=== Recorded data ===
* * * * * * * * *

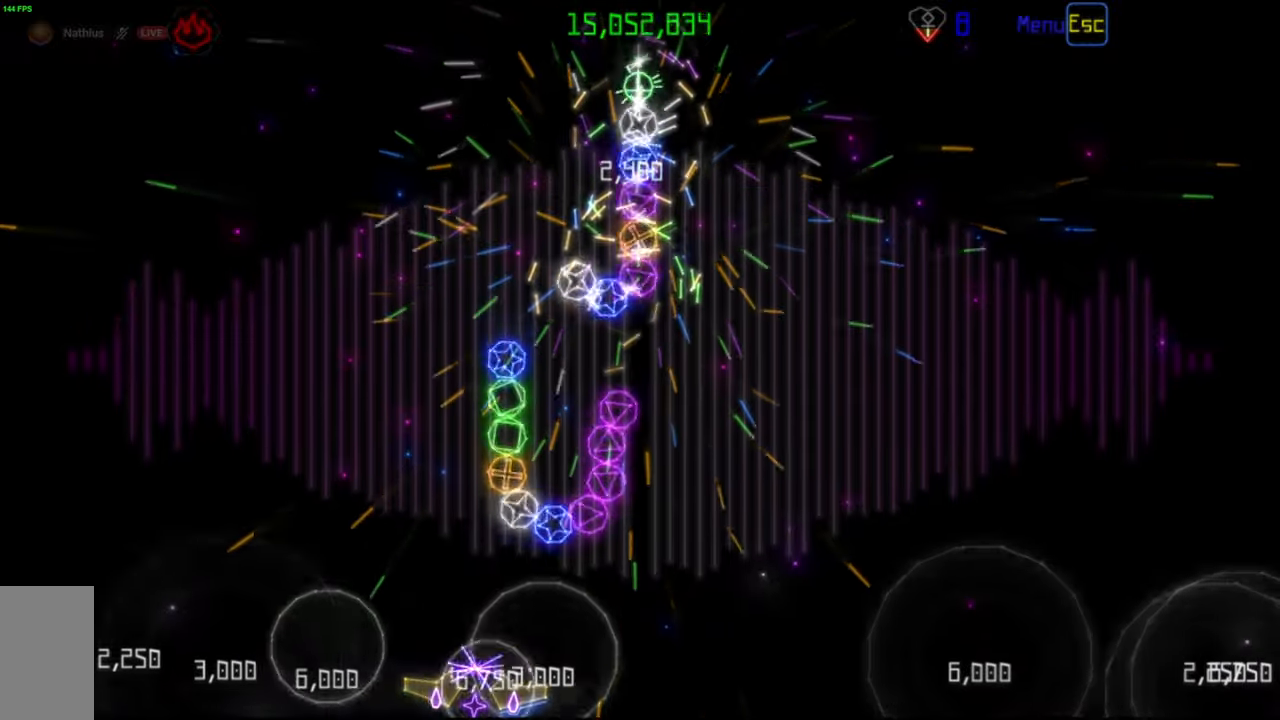
{"keys": [], "mouse": [], "events": [[200, "mouse_left", "down"], [283, "mouse_left", "up"]]}
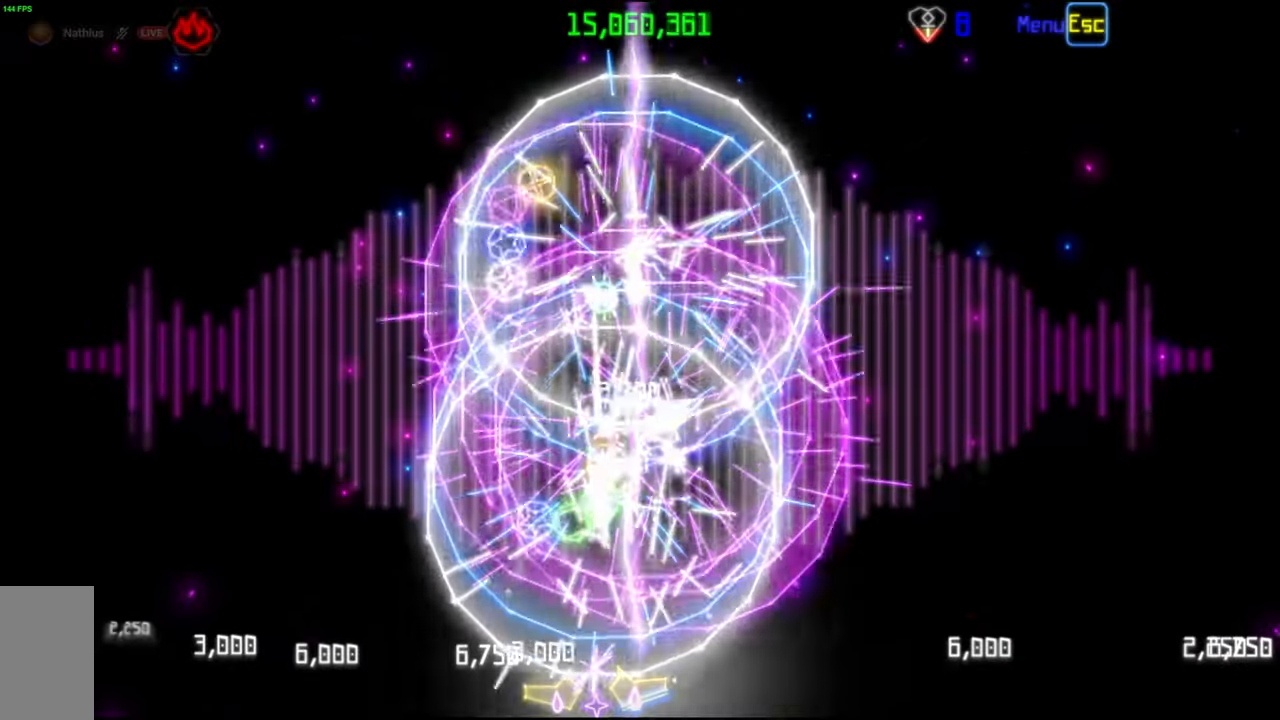
{"keys": [], "mouse": ["left"], "events": [[500, "mouse_left", "down"]]}
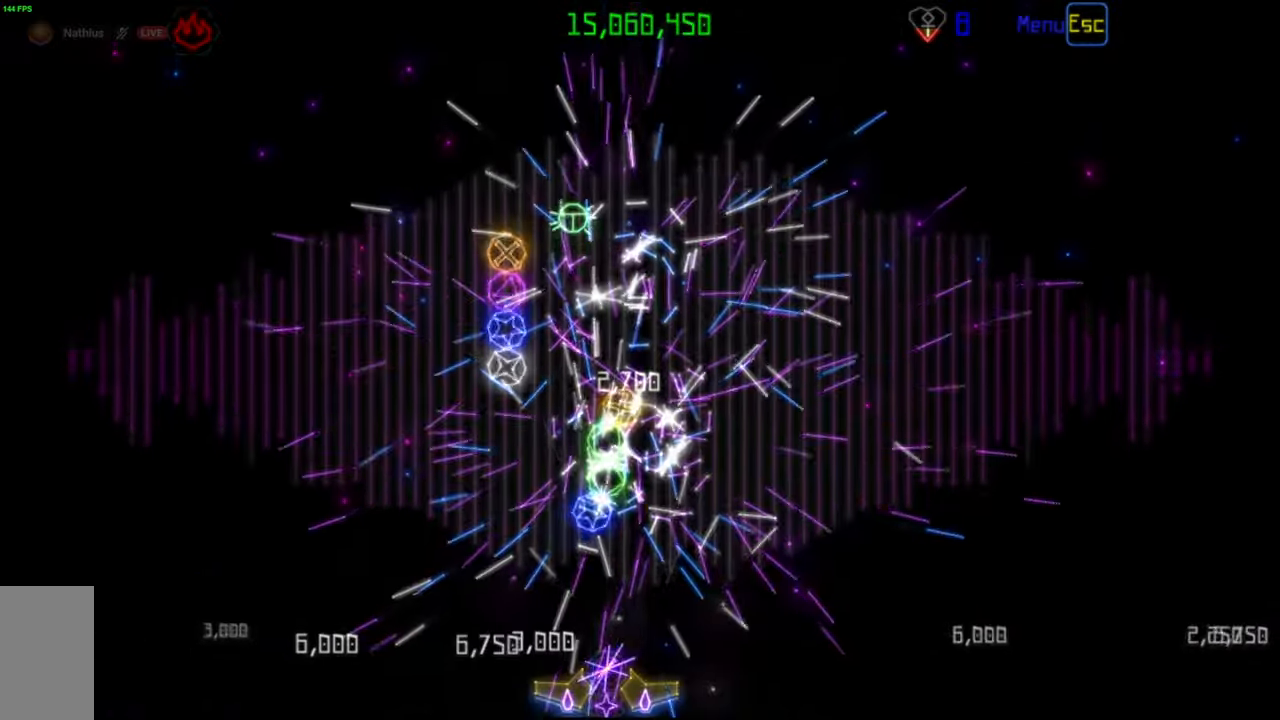
{"keys": [], "mouse": [], "events": [[83, "mouse_left", "up"], [367, "mouse_left", "down"], [467, "mouse_left", "up"]]}
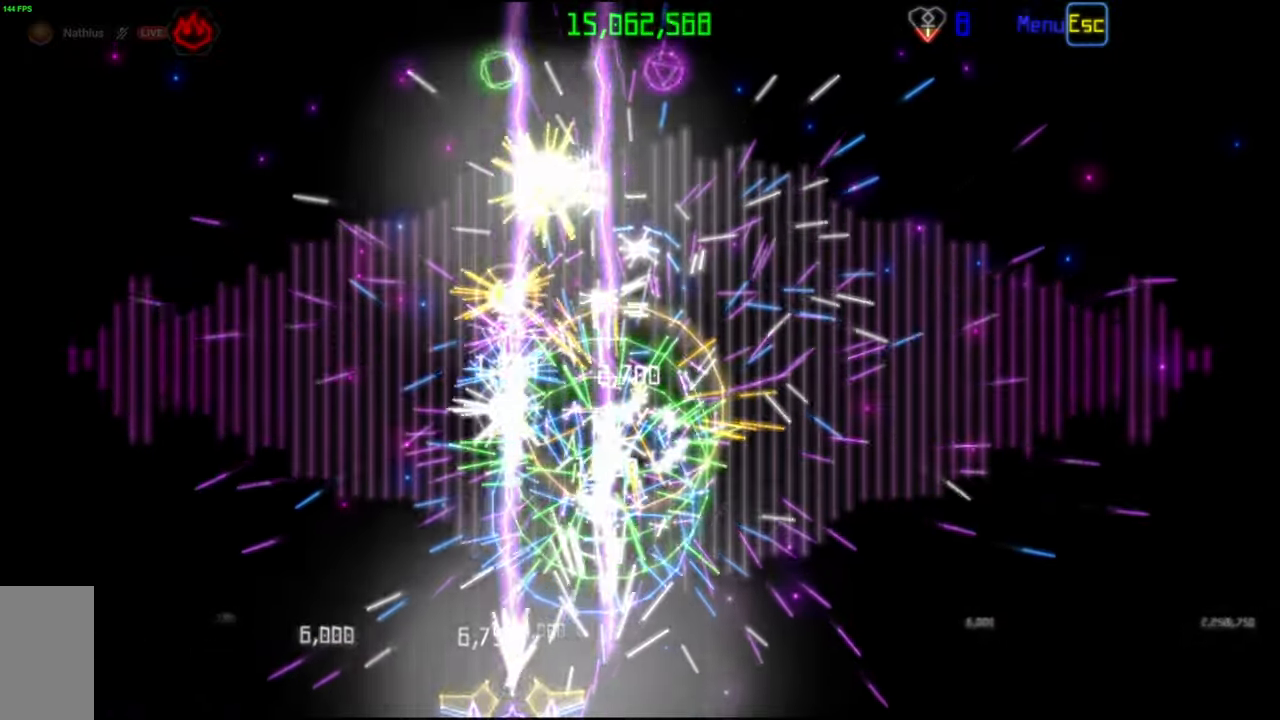
{"keys": [], "mouse": [], "events": []}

* * * * * * * * *

For the listing above, find how many lines hold the word "down". Only the number should be written.

=== Answer for this exercise ===
3